Ecuador has had the dollar as its currency since 1999. The measure was taken after a deep economic crisis, which even reached a limit situation, according to Garzón.

“In Venezuela, to cite that case, at some point, they have proposed an official dollarization, although there is already a de facto dollarization; that is, despite the existence of the bolivar, many transactions and operations are carried out in dollars, because it is a more stable currency,” he added.

According to the economic research manager of Banco de Bogotá, Camilo Pérez, one advantage of this phenomenon is the stability it can bring to a country amid high inflation or social and political instability, as in the case of Venezuela.

Also, given the impossibility of issuing, it does not generate excess money that would pressure assets.

“The economy would become a kind of zero-sum game. There would no longer be bi-monetarism (peso-dollar), so the money market would be in equilibrium since there would not be a large number of people exchanging their currency for another,” states Centro de Estudios para la Recuperación Argentina (“Center of Studies for the Recovery of Argentina”).

For the economic research manager of Banco de Bogotá, economies that dollarize “do so because they have economic stability problems”, which can come from several fronts: high inflation or social and political instability. “In the case of Ecuador, dollarization became an anchor that avoids major problems from the economic point of view,” he said.

Despite the above, Perez assured that a very hard blow for an economy that dollarizes is the loss of its monetary policy.

“The main problem of dollarization is losing monetary policy, that is, the Bank of the Republic in Colombia (Central Bank). When you exchange the Colombian peso for the dollar, you no longer have the possibility neither to issue money or to change the interest rate.

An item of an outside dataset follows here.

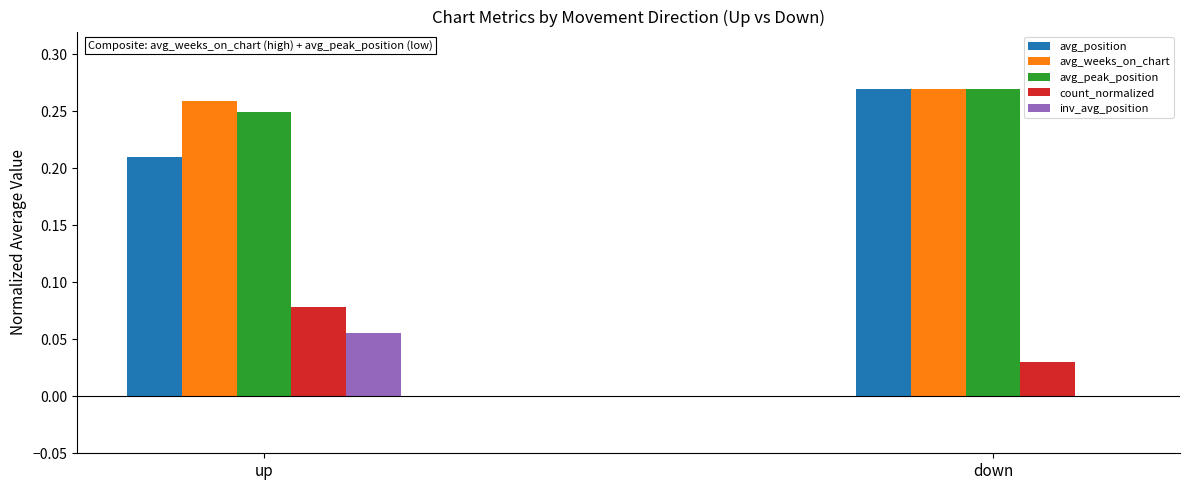

True or false: avg_peak_position has a value of 0.4 at up.

False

“Somehow, in the current inflation cycle, the central bank can move these rates to adapt. Or, for example, when the pandemic arrived, it was able to lower interest rates to stimulate and expand the economy,” Perez explained.

Another problem for him is that foreign trade has certain benefits by having its own currency, such as the Colombian peso in movement.

“For example, amid the significant devaluation in the exchange rate, exporters receive more pesos for everything they sell abroad,” he said.

Édgar Jiménez agrees. He is a professor and lecturer at Jorge Tadeo Lozano University. He added that “it would be a problem” for Colombia to fully depend on an entity such as the U.S. Federal Reserve.

“In favor, it is possible that inflation levels will stabilize, although there is no total guarantee on this issue. Another point would be the ease with which international trade transactions can be carried out,” explained Jiménez.

In the Colombian case, some experts, such as Wilson Rodríguez, professor and researcher at the International School of Economic and Administrative Sciences of the Universidad de la Sabana, state that the dollarization of the Colombian economy is unnecessary and counterproductive.

“From no point of view does it make sense to talk about dollarizing the economy. We have a strict monetary policy; the Colombian Central Bank is perhaps the most responsible and solid institution,” he said.

The director of the International Business program of the Fundación Universitaria San Mateo, Siris María López, assured that this measure might bring other problems, such as the growth of informality.

“Dollarization is due to the country’s inability to maintain the credibility of its economy,” she said.